An exit-door procedure at 30,000 feet. The illusion of safety.

Dies ist jetzt nicht zwingend Kritik am Konsumsystem, aber vermittelt meiner Meinung einen guten Ein- druck, was Tyler für eine Persönlichkeit hat. Tyler selbst ist das pure Gegenteil von Ed. Er arbeitet Teilzeitjobs, wohnt in einer heruntergekommenen Bruchbude und hat mehr als genug Persönlichkeit. Doch Tyler ist nicht real, sondern eine Art imaginärer Freund, welcher sich Ed vorstellt. Das heisst, er redet mit ihm und manchmal ist er auch Tyler, dies ist ihm aber nicht bewusst, denn für ihn ist Tyler eine reale Person. Und ja, das war gerade der Twist des Filmes. Also zurück zum Thema. Tyler ist, hier auch wieder ein Kontrast zu Ed, frei. Das bedeutet, er hat sich von allen überflüssigen Normen der Gesellschaft verabschiedet und kann jetzt tun, was er will.

Only after we lose everything, we’re free to do anything.

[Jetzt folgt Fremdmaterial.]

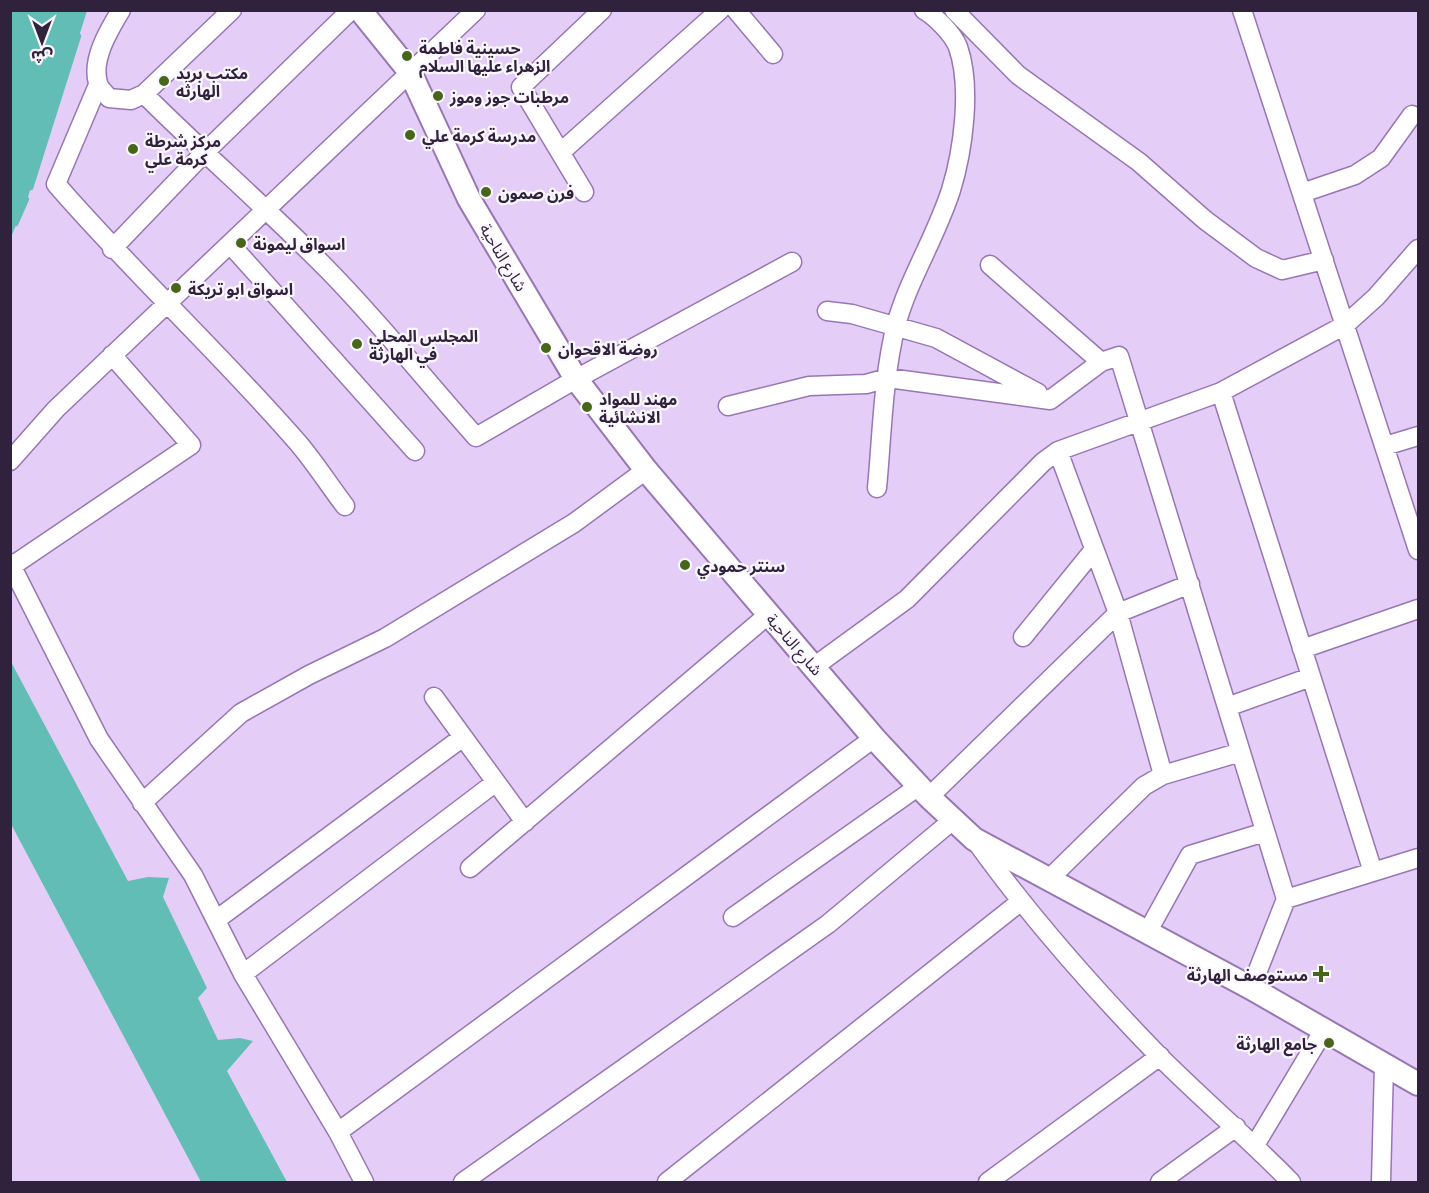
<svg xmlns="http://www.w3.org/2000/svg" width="1429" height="1193" font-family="Barlow,'Noto Sans Arabic',sans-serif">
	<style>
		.water { fill: #63bdb7 }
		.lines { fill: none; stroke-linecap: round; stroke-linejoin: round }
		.stream { stroke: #63bdb7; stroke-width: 4.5 }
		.minor-casing { stroke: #9876b4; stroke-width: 21 }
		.major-casing { stroke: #9876b4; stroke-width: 26 }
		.minor { stroke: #fff; stroke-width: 18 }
		.major { stroke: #fff; stroke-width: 22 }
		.poi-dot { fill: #48661a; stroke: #fbf7fe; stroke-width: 2 }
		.labels { text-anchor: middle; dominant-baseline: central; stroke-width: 4.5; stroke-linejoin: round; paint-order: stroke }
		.poi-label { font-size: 16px; font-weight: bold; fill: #30223c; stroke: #fbf7fe; text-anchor: start }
		.street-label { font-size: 16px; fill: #30223c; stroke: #fbf7fe }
	</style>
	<rect width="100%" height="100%" fill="#e4cef7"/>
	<path class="water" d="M11,10L87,11L28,197L11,237Z
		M10,660L128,881L148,877L169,878L163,897L207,988L198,998L218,1040L240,1038L253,1041L227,1071L287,1182H201L11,824Z"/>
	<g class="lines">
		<path class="stream" d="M31,188L79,36
			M16,224L27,199"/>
		<defs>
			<path id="minor" d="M121,10C109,30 91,59 98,83C99,88 105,93 109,98L131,100L144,94L232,10
				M736,10L773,54
				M954,10L1018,75L1139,162L1205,220L1256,258L1282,270L1324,260
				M1242,10L1418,550
				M98,85L56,184C134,274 221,354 299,444C315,463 329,485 345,506
				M144,94C204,154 268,209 328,270C380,323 427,382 476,437L576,379L792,262
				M561,152L720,10
				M584,192L521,87L602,10
				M1302,193L1355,175L1381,158L1412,115
				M230,244L415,451
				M112,249L203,154L351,10
				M990,265L1101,362
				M827,311L852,314L936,338L1038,393
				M1221,392L1373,872
				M728,406L809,386L866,384L888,378L1050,400L1101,362L1119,356L1286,899
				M1385,446L1418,436
				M10,461L56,409L476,10
				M877,488C882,435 883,377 896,325C909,278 936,237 951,190C963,151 972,87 958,47C953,34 936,17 924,10
				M10,563L99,739L193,875L243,974L338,1132
				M12,566L191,445L112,355
				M1023,637L1093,551
				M1302,649L1418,609
				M815,666L907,599L1043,462L1058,451L1221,392L1345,325L1376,297L1418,249
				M434,697L525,822
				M1227,707L1311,677
				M1163,775L1241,752
				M929,797L1118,613L1190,584
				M142,803L241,713L309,675L385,638L574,523L646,470
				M975,840C1030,917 1093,988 1159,1056C1202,1099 1248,1138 1291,1182
				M470,868L769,614
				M1050,878L1144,786L1163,775L1118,613L1058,451
				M733,917L919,786
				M216,920L463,737
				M1148,931L1190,855L1265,832
				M243,974L496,782
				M1251,988L1286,899L1418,858
				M1255,1145L1324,1030
				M364,1182L338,1132L874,738
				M463,1182L828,924L953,820
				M667,1182L1020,902
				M988,1182L1160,1056
				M1160,1182L1236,1127
				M1381,1182L1384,1065"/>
			<path id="major" d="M360,10L410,72L469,199L576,379L646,470L874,738L929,797L974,839L1251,988L1418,1084"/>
		</defs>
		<use href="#minor" class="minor-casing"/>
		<use href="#major" class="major-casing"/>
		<use href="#minor" class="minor"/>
		<use href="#major" class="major"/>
	</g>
	<g class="poi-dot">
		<circle cx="407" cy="56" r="6"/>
		<circle cx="164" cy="81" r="6"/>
		<circle cx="438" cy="96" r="6"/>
		<circle cx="410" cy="135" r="6"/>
		<circle cx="133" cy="149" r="6"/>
		<circle cx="486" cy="192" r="6"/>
		<circle cx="241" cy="243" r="6"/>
		<circle cx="176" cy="288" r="6"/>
		<circle cx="357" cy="344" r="6"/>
		<circle cx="546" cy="348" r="6"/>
		<circle cx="587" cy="407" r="6"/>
		<circle cx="685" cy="565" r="6"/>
		<path d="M1318 965h6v6h6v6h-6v6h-6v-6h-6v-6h6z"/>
		<circle cx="1329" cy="1043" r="6"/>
	</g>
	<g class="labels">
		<g class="poi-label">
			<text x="419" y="47">حسينية فاطمة<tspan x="419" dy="18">الزهراء عليها السلام</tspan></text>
			<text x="176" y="72">مكتب بريد<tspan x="176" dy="18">الهارثه</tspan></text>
			<text x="450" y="96">مرطبات جوز وموز</text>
			<text x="422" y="135">مدرسة كرمة علي</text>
			<text x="145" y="140">مركز شرطة<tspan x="145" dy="18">كرمة علي</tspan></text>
			<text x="498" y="192">فرن صمون</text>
			<text x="253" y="243">اسواق ليمونة</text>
			<text x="188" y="288">اسواق ابو تريكة</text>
			<text x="369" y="335">المجلس المحلي<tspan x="369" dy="18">في الهارثة</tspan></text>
			<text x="558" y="348">روضة الاقحوان</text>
			<text x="599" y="398">مهند للمواد<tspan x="599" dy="18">الانشائية</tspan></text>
			<text x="697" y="565">سنتر حمودي</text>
			<text x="1308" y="974" text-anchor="end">مستوصف الهارثة</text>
			<text x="1317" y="1043" text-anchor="end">جامع الهارثة</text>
		</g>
		<g class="street-label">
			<text transform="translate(504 257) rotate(59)">شارع الناحية</text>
			<text transform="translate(795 644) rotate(49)">شارع الناحية</text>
		</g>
	</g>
	<rect width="1429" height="1193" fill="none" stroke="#30223c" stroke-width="24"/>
	<g transform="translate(42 42) rotate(180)" stroke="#fbf7fe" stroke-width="4.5" paint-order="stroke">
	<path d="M0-4.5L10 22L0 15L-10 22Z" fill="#30223c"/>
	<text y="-9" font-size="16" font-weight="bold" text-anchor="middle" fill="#30223c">ش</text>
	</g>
</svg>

Losing everything heisst in diesem Kontext, dass Tyler sich seinem menschlichen Schicksal bewusst ist und es akzeptiert hat. Nämlich wir sterben alle irgendwann und können nichts dagegen tun. Dieser sehr nihilistische Ansatz gegenüber dem Leben hat aber auch irgendwie seinen Sinn. Denn warum soll man noch an irgendwelchen Normen festhalten, wenn man seinen Tod akzeptiert hat? Ab diesem Moment wirkt alles um einen herum nur noch wie Ablenkung, damit man sich nicht mit seiner Sterblichkeit befassen muss. Deshalb sieht Tyler die Menschen in unserer Konsumgesellschaft als Sklaven und Gefangene, welche versuchen, in jedem noch so kleinen unbedeutenden Ding eine Bedeutung zu finden und somit nie ein wirklich freies Leben leben zu können, ständig gebunden an unsere Konventionen. Ich denke, Fight Club überbringt hier, obwohl auch gerne mal ein wenig überspitzt, eine gute und wichtige Message. Sie zeigt uns, was passieren könnte, wenn wir anfangen, uns zu sehr von unserem Job und unseren Besitztümern definieren zu lassen. Deshalb ist es in der heutigen Gesellschaft wichtig, auch mal ein wenig Abwechslung zu haben und nicht der gleichen Alltagsroutine zu folgen. Versucht mal diese Message auf euer eigenes Leben zu reflektieren und schaut euch an, wo ihr vielleicht Potenzial hättet zu einem Ed zu werden und versucht, das zu ändern.